Ho avuto la fortuna di esplorare anche fuori da Montevideo: ho camminato lungo le vie ciottolate di Colonia del Sacramento, dove lo stile spagnolo, portoghese e coloniale si fondono; ho ammirato il Rio de La Plata e l'Oceano Atlantico unirsi a Punta del Este; ho potuto scoprire con un roadtrip di 5 giorni tutta la costa oceanica dell’Uruguay fino al Brasile, tra villaggi di pescatori e colonie di leoni marini; mentre durante la settimana dello Spring Break ho visitato l’immensa Buenos Aires.
Credo però che ciò che mi mancherà di più di tutto questo sarà quella sensazione di essere costantemente circondata da persone di altri Paesi, con le quali si condivide una reciproca curiosità nello scoprire l’altro e la sua cultura.
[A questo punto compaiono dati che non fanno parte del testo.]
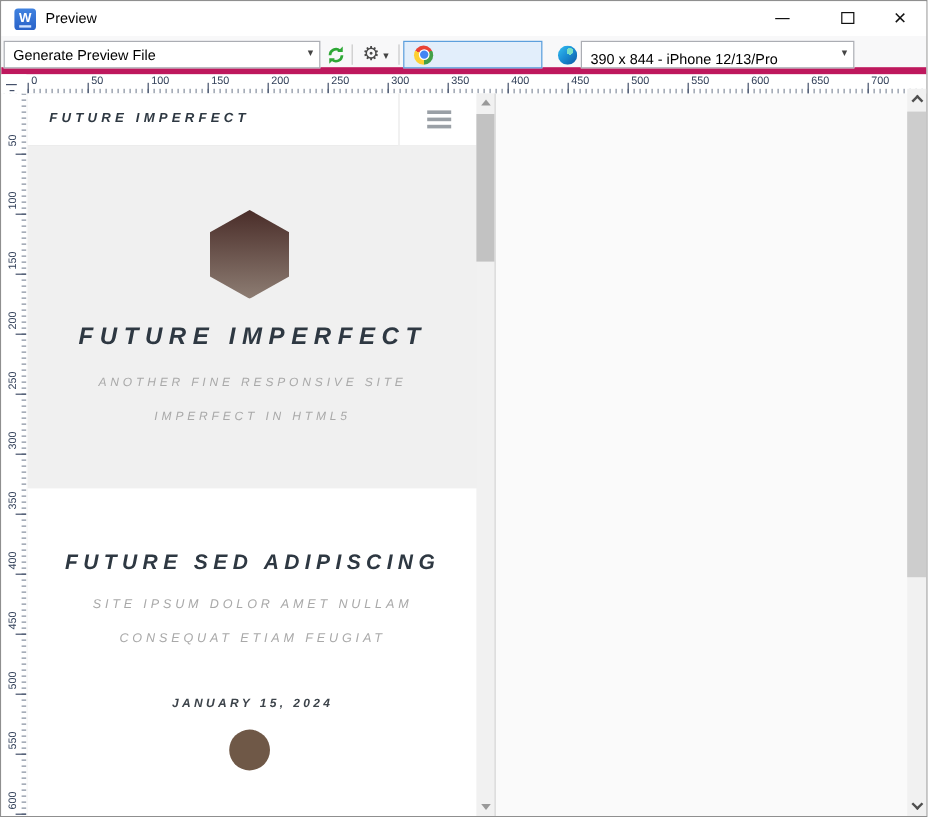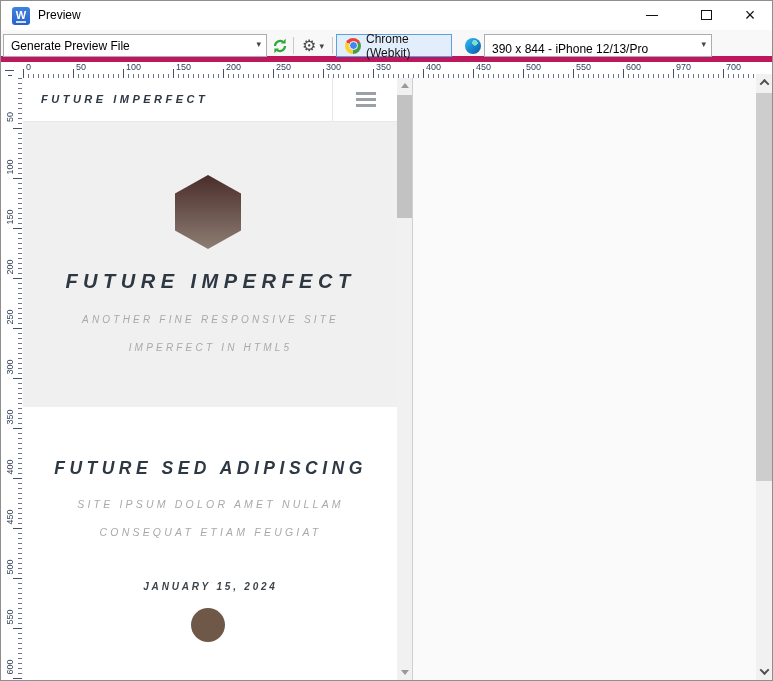--- a/index.html
+++ b/index.html
@@ -162,21 +162,20 @@
     <div class="tool-sep sep1"></div>
     <div class="tool-btn btn-settings">
       <span class="gear-glyph">⚙</span>
       <span class="tiny-caret">▾</span>
     </div>
     <div class="tool-sep sep2"></div>
     <div class="browser-btn btn-chrome">
       <span class="chrome-icon">
           <span class="center"></span>
         </span>
-      <span>Chrome (Webkit)</span>
     </div>
     <div class="browser-btn btn-edge">
       <span class="edge-icon"></span>
       <span>Edge</span>
     </div>
     <div class="tool-sep sep3"></div>
     <div class="combo combo-device">
       <span>390 x 844 - iPhone 12/13/Pro</span>
       <span class="caret">▾</span>
     </div>
@@ -203,21 +202,21 @@
       <span class="hnum" style="left: 425px;">400</span>
       <div class="htick" style="left: 472px;"></div>
       <span class="hnum" style="left: 475px;">450</span>
       <div class="htick" style="left: 522px;"></div>
       <span class="hnum" style="left: 525px;">500</span>
       <div class="htick" style="left: 572px;"></div>
       <span class="hnum" style="left: 575px;">550</span>
       <div class="htick" style="left: 622px;"></div>
       <span class="hnum" style="left: 625px;">600</span>
       <div class="htick" style="left: 672px;"></div>
-      <span class="hnum" style="left: 675px;">970</span>
+      <span class="hnum" style="left: 675px;">650</span>
       <div class="htick" style="left: 722px;"></div>
       <span class="hnum" style="left: 725px;">700</span>
     </div>
   <div class="ruler-corner"></div>
   <div class="vruler">
       <div class="vtick" style="top: 50px;"></div>
       <span class="vnum" style="top: 34px;">50</span>
       <div class="vtick" style="top: 100px;"></div>
       <span class="vnum" style="top: 84px;">100</span>
       <div class="vtick" style="top: 150px;"></div>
Nonostante sia piuttosto fiduciosa che in futuro possa avere altre occasioni in cui provare nuovamente questa sensazione, per adesso non posso che ringraziare IUSVE e USAC per avermi dato l’opportunità di vivere un’esperienza irripetibile che mi ha riempito il cuore di momenti indimenticabili, arricchito l’anima di sensazioni uniche, dandomi la possibilità di conoscere persone speciali da tutto il mondo.
Dopo due anni bui e monotoni dovuti alla pandemia mi sono ricreduta. Come cita la frase che vedevo sempre scorrere dietro il finestrino dell’autobus sulla via verso l’università a Montevideo:
¡Ánimo compañeros, que la vida puede más!